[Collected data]

────────

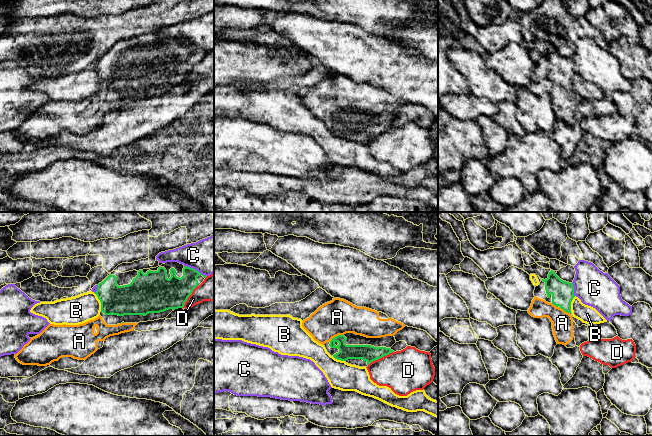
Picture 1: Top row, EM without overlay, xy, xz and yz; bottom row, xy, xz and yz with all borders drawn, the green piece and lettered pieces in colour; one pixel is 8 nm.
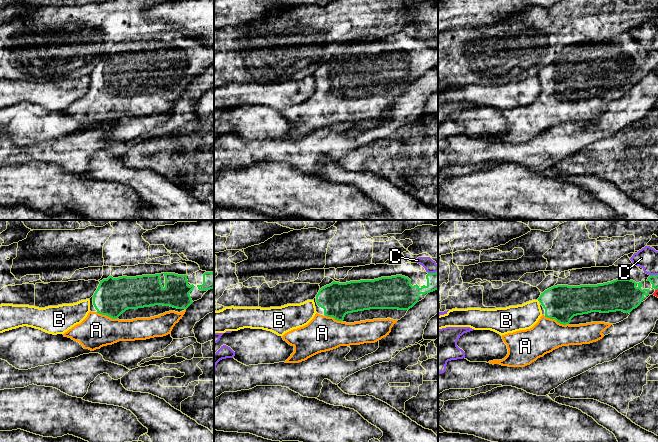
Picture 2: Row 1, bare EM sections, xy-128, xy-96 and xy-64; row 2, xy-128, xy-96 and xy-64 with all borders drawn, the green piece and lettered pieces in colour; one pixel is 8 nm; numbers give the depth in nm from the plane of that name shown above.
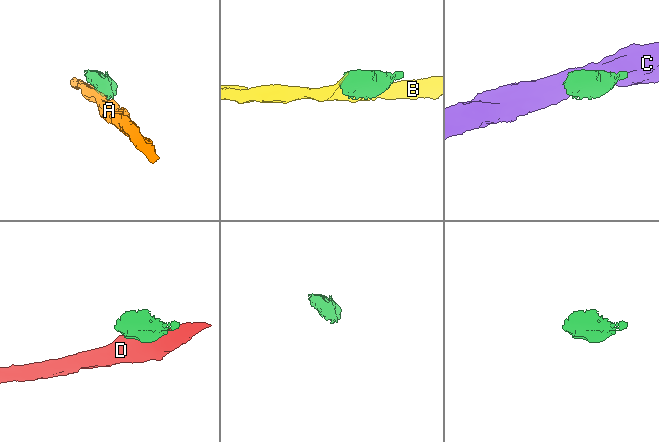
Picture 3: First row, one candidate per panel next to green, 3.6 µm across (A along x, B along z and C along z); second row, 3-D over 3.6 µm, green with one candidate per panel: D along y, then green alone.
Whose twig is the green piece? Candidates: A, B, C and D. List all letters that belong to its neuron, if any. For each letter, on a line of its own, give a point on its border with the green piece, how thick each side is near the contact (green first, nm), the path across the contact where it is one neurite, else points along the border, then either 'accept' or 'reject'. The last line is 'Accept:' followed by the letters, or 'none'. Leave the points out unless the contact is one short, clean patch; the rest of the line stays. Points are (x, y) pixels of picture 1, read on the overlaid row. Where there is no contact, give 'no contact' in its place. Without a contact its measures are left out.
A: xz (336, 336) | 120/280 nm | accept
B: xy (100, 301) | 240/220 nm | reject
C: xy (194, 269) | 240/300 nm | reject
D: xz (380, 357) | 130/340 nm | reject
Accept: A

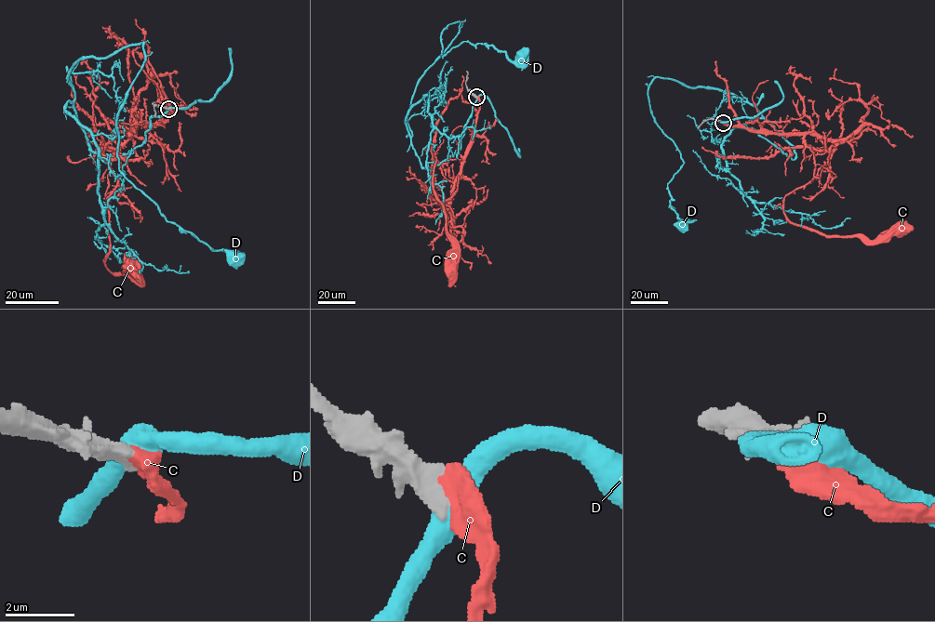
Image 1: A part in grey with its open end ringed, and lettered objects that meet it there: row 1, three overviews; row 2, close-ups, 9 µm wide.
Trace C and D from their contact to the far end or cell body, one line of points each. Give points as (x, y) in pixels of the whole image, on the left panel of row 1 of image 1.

────────

_ASSIGNMENT_: Reproduce the records above exactly, excluding every picture.

_THE COMPLETED TASK_:
Picture 1: Top row, EM without overlay, xy, xz and yz; bottom row, xy, xz and yz with all borders drawn, the green piece and lettered pieces in colour; one pixel is 8 nm.
Picture 2: Row 1, bare EM sections, xy-128, xy-96 and xy-64; row 2, xy-128, xy-96 and xy-64 with all borders drawn, the green piece and lettered pieces in colour; one pixel is 8 nm; numbers give the depth in nm from the plane of that name shown above.
Picture 3: First row, one candidate per panel next to green, 3.6 µm across (A along x, B along z and C along z); second row, 3-D over 3.6 µm, green with one candidate per panel: D along y, then green alone.
Whose twig is the green piece? Candidates: A, B, C and D. List all letters that belong to its neuron, if any. For each letter, on a line of its own, give a point on its border with the green piece, how thick each side is near the contact (green first, nm), the path across the contact where it is one neurite, else points along the border, then either 'accept' or 'reject'. The last line is 'Accept:' followed by the letters, or 'none'. Leave the points out unless the contact is one short, clean patch; the rest of the line stays. Points are (x, y) pixels of picture 1, read on the overlaid row. Where there is no contact, give 'no contact' in its place. Without a contact its measures are left out.
A: xz (336, 336) | 120/280 nm | accept
B: xy (100, 301) | 240/220 nm | reject
C: xy (194, 269) | 240/300 nm | reject
D: xz (380, 357) | 130/340 nm | reject
Accept: A

Image 1: A part in grey with its open end ringed, and lettered objects that meet it there: row 1, three overviews; row 2, close-ups, 9 µm wide.
Trace C and D from their contact to the far end or cell body, one line of points each. Give points as (x, y) in pixels of the whole image, on the left panel of row 1 of image 1.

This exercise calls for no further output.